Here’s another fun fact: if you suspect your injured worker of lying, a 4050 evaluation may provide another opportunity for him or her to get caught up in his own web, especially when combined with some well-placed sub rosa. And while the WCAB may not be interested in reading a report (or viewing a video-taped evaluation) which comes from a 4050 exam, the local law enforcement folks should have no such reservations.
Additionally, section 4053 provides that “[s]o long as the employee, after written request of the employer, fails or refuses to submit to such examination or in any way obstructs it, his right to begin or maintain any proceeding for the collection of compensation shall be suspended.” Your humble blogger doesn’t need to tell you the benefits of a missed appointment.
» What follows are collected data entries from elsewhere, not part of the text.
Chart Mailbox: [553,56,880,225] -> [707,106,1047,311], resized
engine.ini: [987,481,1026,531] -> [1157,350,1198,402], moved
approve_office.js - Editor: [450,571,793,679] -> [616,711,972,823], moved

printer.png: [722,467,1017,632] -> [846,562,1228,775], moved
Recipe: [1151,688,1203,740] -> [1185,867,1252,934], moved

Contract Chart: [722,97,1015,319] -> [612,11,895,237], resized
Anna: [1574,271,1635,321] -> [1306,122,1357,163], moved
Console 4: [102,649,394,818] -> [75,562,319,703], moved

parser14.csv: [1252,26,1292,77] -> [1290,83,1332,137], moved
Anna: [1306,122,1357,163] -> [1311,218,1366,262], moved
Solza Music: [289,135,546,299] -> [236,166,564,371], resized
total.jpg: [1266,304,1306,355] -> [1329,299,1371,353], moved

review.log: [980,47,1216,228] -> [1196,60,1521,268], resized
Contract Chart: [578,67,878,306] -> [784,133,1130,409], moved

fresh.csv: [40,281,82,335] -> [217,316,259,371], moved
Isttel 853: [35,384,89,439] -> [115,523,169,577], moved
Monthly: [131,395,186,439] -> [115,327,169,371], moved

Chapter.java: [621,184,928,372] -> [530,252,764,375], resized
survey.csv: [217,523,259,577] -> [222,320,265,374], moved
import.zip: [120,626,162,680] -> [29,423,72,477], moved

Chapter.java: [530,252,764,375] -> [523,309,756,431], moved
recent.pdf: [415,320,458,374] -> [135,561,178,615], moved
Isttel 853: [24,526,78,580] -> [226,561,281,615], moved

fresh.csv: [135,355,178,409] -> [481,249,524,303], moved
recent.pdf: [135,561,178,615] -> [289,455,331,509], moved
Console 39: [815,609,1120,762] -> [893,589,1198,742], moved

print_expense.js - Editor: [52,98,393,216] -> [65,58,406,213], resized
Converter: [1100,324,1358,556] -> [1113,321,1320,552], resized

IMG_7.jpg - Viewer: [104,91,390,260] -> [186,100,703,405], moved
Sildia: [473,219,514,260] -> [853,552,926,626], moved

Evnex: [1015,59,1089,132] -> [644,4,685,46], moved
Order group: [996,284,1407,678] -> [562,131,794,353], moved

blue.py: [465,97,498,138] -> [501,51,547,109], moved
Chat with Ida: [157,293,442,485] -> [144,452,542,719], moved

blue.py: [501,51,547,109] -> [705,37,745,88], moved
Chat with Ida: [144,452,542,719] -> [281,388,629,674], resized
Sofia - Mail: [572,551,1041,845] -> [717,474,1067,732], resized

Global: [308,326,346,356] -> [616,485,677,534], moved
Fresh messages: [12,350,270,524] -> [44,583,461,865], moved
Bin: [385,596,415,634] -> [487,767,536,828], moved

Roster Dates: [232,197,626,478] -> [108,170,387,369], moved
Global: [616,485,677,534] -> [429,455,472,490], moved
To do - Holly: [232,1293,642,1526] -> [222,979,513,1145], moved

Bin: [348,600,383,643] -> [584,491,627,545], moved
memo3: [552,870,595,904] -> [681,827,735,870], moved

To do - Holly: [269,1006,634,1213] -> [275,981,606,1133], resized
And, on top of everything else, this is a guaranteed spot for your sub rosa guys to meet the injured worker and follow him or her around. Wondering where he’s working? Wondering what she’s doing with her spare time? Now you’ll know where and when the injured worker will be for your hounds to pick up the scent.
Now, let’s talk the bad.
California Code of Regulations section 35(e) purports to limit the reports that can be sent to a PQME, namely prohibiting “any evaluation or consulting report written by any physician other than a treating physician, the primary treating physician or secondary physician, or an evaluator through the medical-legal process in Labor Code sections 4060 through 4062, that addresses permanent impairment, permanent disability or apportionment under California workers’ compensation laws, unless that physician’s report has first been ruled admissible by a Workers’ Compensation Administrative Law Judge.”
In Marciano v. Ameriflight, Inc., a 2013 panel case, the WCJ ordered that a 4050 report shall not be provided to a QME because section 35 is the authority on what documents can be sent to a PQME, citing § 35(e). The WCAB adopted and incorporated the WCJ’s report.
But, don’t get discouraged. 35(e) provides that the WCJ can still rule on admissibility, and if the report itself merits it, perhaps just such a ruling could be obtained (hope springs eternal).
What do you say, dear readers, have you had any luck with 4050 exams?